The finance minister observed that recovery will be more gradual in hard-hit sectors such as aviation and tourism, as it will take a longer time for international air travel volumes to return to pre-pandemic levels.

There may be some consolidation in these industries, he added, and the government will do its part to re-skill the affected workers and help them transition to other growing sectors that need manpower.

“At the same time, we will continue to provide targeted support for these industries to preserve their core capabilities and position them for recovery, which will come when travel restrictions are eventually lifted.”

One important part of the recovery process, he said, is the reopening of Singapore’s borders.

This is an existential issue for Singapore, because it survives and thrives on its ability to connect businesses and people to the region and the world.

Wong said there has been feedback from the business and investment community that Singapore might lose out to other hubs that are moving more aggressively to reopen their borders.
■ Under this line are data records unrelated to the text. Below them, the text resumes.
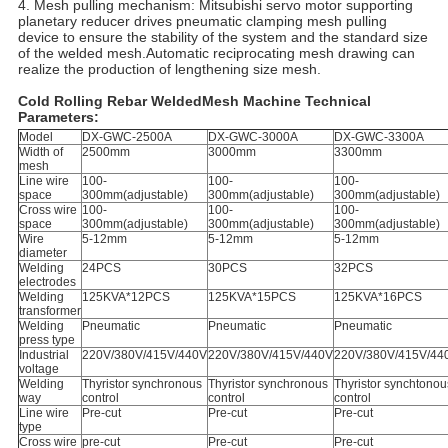
4. Mesh pulling mechanism: Mitsubishi servo motor supporting
planetary reducer drives pneumatic clamping mesh pulling
device to ensure the stability of the system and the standard size
of the welded mesh.Automatic reciprocating mesh drawing can
realize the production of lengthening size mesh.
Cold Rolling Rebar WeldedMesh Machine Technical
Parameters:
Model
DX-GWC-2500A
DX-GWC-3000A
DX-GWC-3300A
Width of
2500mm
3000mm
3300mm
mesh
Line wire
100-
100-
100-
space
300mm(adjustable)
300mm(adjustable)
300mm(adjustable)
Cross wire
100-
100-
100-
space
300mm(adjustable)
300mm(adjustable)
300mm(adjustable)
Wire
5-12mm
5-12mm
5-12mm
diameter
Welding
24PCS
30PCS
32PCS
electrodes
Welding
125KVA*12PCS
125KVA*15PCS
125KVA*16PCS
transformer
Welding
Pneumatic
Pneumatic
Pneumatic
press type
Industrial
220V/380V/415V/440V
220V/380V/415V/440V
220V/380V/415V/44
voltage
Welding
Thyristor synchronous
Thyristor synchronous
Thyristor synchtonou
way
control
control
control
Line wire
Pre-cut
Pre-cut
Pre-cut
type
Cross wire
pre-cut
Pre-cut
Pre-cut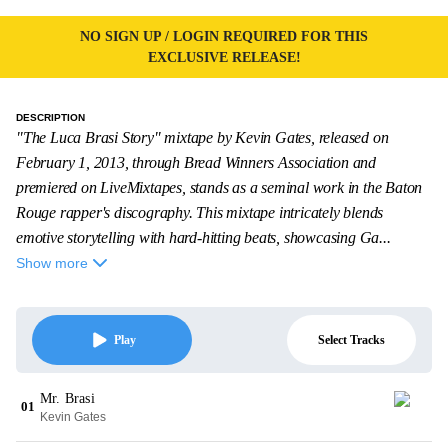
NO SIGN UP / LOGIN REQUIRED FOR THIS
EXCLUSIVE RELEASE!
DESCRIPTION
"The Luca Brasi Story" mixtape by Kevin Gates, released on
February 1, 2013, through Bread Winners Association and
premiered on LiveMixtapes, stands as a seminal work in the Baton
Rouge rapper's discography. This mixtape intricately blends
emotive storytelling with hard-hitting beats, showcasing Ga...
Show more
Select Tracks
Play
Mr. Brasi
01
Kevin Gates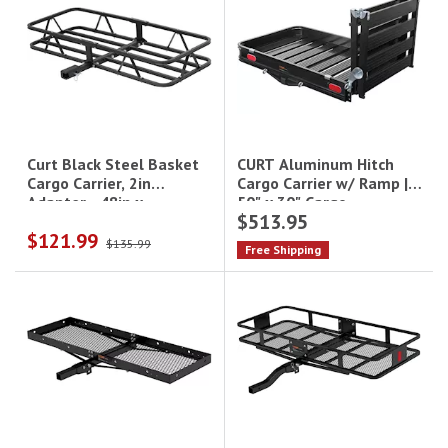
CURT Aluminum Hitch
Curt Black Steel Basket
Cargo Carrier w/ Ramp |
Cargo Carrier, 2in
50" x 30" Cargo
Adapter - 48in x
$513.95
Basket|18112
20in|18145
$121.99
$135.99
Free Shipping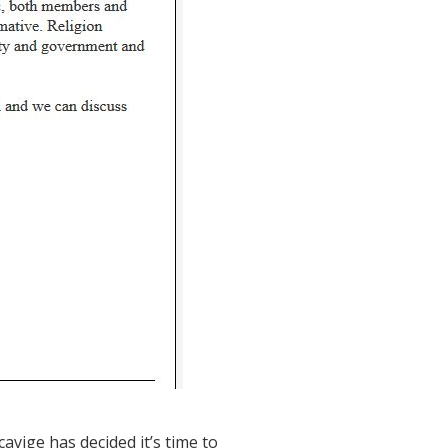
avige has decided it’s time to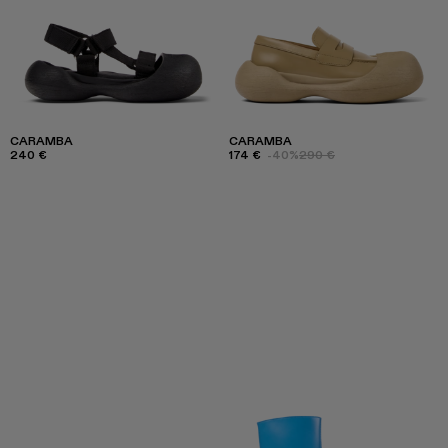
CARAMBA
CARAMBA
240 €
174 €
-40%
290 €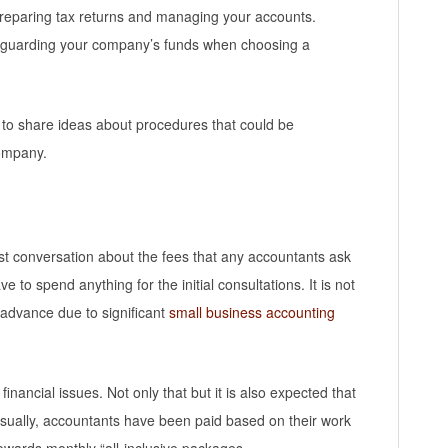
 preparing tax returns and managing your accounts.
afeguarding your company’s funds when choosing a
 to share ideas about procedures that could be
company.
est conversation about the fees that any accountants ask
ve to spend anything for the initial consultations. It is not
 advance due to significant
small business accounting
 financial issues. Not only that but it is also expected that
Usually, accountants have been paid based on their work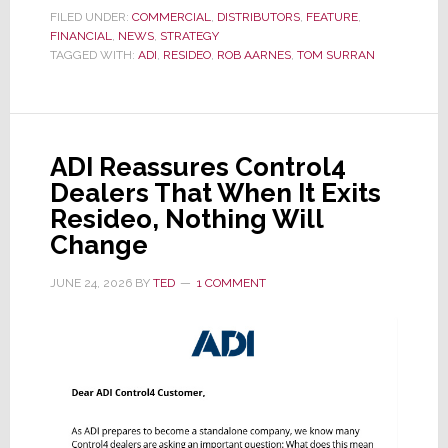
the
FILED UNDER:
COMMERCIAL
,
DISTRIBUTORS
,
FEATURE
,
FINANCIAL
,
NEWS
Dawn
,
STRATEGY
TAGGED WITH:
ADI
,
RESIDEO
,
ROB AARNES
,
TOM SURRAN
of
a
New
Era
ADI Reassures Control4
as
Dealers That When It Exits
ADI
Resideo, Nothing Will
Global
Change
Formally
Splits
JUNE 24, 2026
BY
TED
1 COMMENT
from
Resideo
Technologies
Singapore understands their concerns, he said, but is also very mindful that if it reopens prematurely before reaching high-enough vaccination rates, it could end up with another wave of infections, and a surge in hospitalisation and ICU cases.

“So our priority is to speed up vaccinations. And we have the ability to reach a very high level of vaccination coverage in the next one to two months,” he said.
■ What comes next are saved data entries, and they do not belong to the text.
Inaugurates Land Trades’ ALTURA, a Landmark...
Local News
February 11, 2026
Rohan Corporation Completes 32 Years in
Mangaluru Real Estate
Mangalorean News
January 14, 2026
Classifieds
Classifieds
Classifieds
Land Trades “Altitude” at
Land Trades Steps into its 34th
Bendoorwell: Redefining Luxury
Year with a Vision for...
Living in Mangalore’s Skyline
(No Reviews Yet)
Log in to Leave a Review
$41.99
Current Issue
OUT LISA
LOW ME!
“This will enable us to progressively reopen and reconnect with the world. We are already discussing with other jurisdictions that have effectively controlled the infection, working out travel corridors with them for vaccinated persons to travel more freely, either without the need for stay-home notice [SHN] or with a reduced SHN duration.”

Beyond the immediate term, Singapore is investing in new capabilities and building itself up strongly for the future – by accelerating digitalisation efforts, equipping workers with deep skills, investing in research and development, and creating new investments and jobs in the green economy, he said.

The foundations for all these were laid in previous Budgets.

The Emerging Stronger Taskforce – set up last year to chart Singapore’s economic recovery post-Covid-19 – has also set out many useful recommendations to better position Singapore for future growth, he added.

“To achieve these goals, we will need strong partnerships across the community, private, and public sectors.

“Our experience throughout this pandemic has shown that we are stronger and more effective when we are united and work together,” Wong said.